Dataset items:

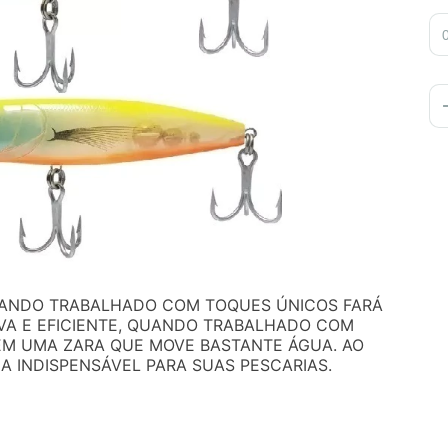
QUANDO TRABALHADO COM TOQUES ÚNICOS FARÁ
IVA E EFICIENTE, QUANDO TRABALHADO COM
EM UMA ZARA QUE MOVE BASTANTE ÁGUA. AO
A INDISPENSÁVEL PARA SUAS PESCARIAS.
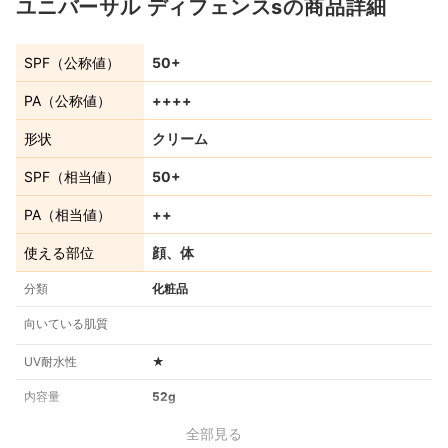
ユニバーサル ディフェンスsの商品詳細
SPF（公称値）
50+
PA（公称値）
++++
形状
クリーム
SPF（相当値）
50+
PA（相当値）
++
使える部位
顔、体
分類
化粧品
向いている肌質
UV耐水性
★
内容量
52g
全部見る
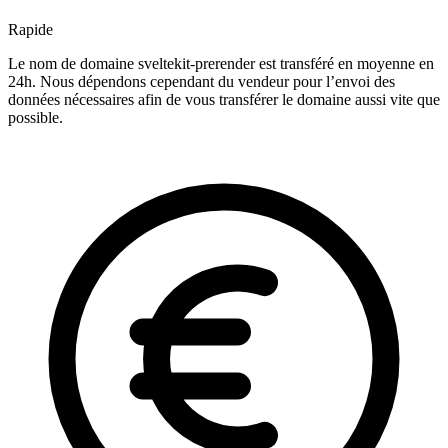
Rapide
Le nom de domaine sveltekit-prerender est transféré en moyenne en
24h. Nous dépendons cependant du vendeur pour l’envoi des
données nécessaires afin de vous transférer le domaine aussi vite que
possible.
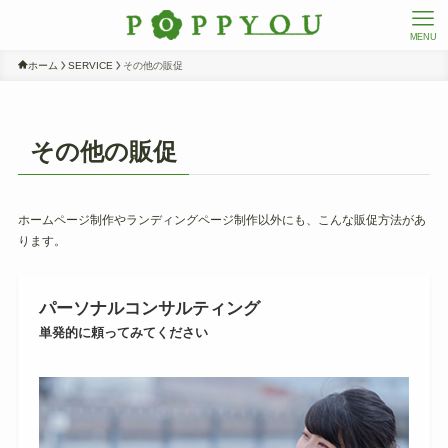
MENU
ホーム
SERVICE
その他の販促
その他の販促
ホームページ制作やランディングページ制作以外にも、こんな販促方法があ
ります。
パーソナルコンサルティング
単発的に頼ってみてください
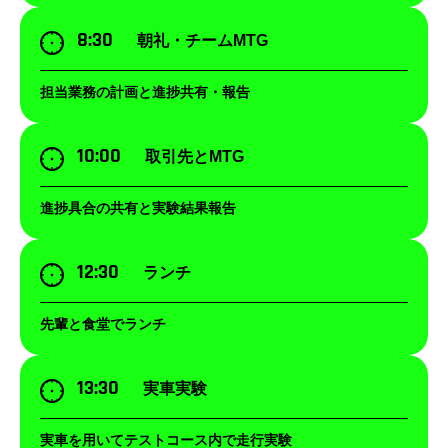
8:30
朝礼・チームMTG
担当業務の計画と進捗共有・報告
10:00
取引先とMTG
進捗具合の共有と実験結果報告
12:30
ランチ
先輩と食堂でランチ
13:30
実車実験
実車を用いてテストコース内で走行実験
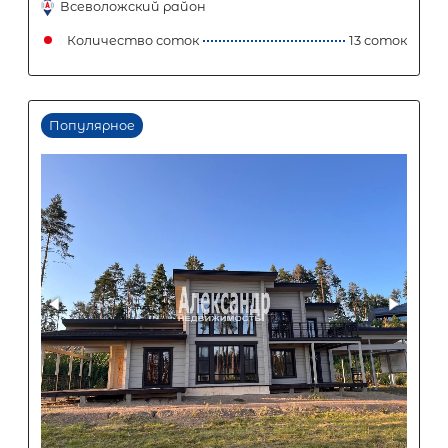
Популярное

■ **ACTIVITY**: Restate the data word for word while omitting each picture.

■ **REPLY TO THE EXERCISE**:
QUANDO TRABALHADO COM TOQUES ÚNICOS FARÁ
IVA E EFICIENTE, QUANDO TRABALHADO COM
EM UMA ZARA QUE MOVE BASTANTE ÁGUA. AO
A INDISPENSÁVEL PARA SUAS PESCARIAS.
ユニバーサル ディフェンスsの商品詳細
SPF（公称値）
50+
PA（公称値）
++++
形状
クリーム
SPF（相当値）
50+
PA（相当値）
++
使える部位
顔、体
分類
化粧品
向いている肌質
UV耐水性
★
内容量
52g
全部見る
Rapide
Le nom de domaine sveltekit-prerender est transféré en moyenne en
24h. Nous dépendons cependant du vendeur pour l’envoi des
données nécessaires afin de vous transférer le domaine aussi vite que
possible.
MENU
ホーム
SERVICE
その他の販促
その他の販促
ホームページ制作やランディングページ制作以外にも、こんな販促方法があ
ります。
パーソナルコンサルティング
単発的に頼ってみてください
8:30
朝礼・チームMTG
担当業務の計画と進捗共有・報告
10:00
取引先とMTG
進捗具合の共有と実験結果報告
12:30
ランチ
先輩と食堂でランチ
13:30
実車実験
実車を用いてテストコース内で走行実験
Популярное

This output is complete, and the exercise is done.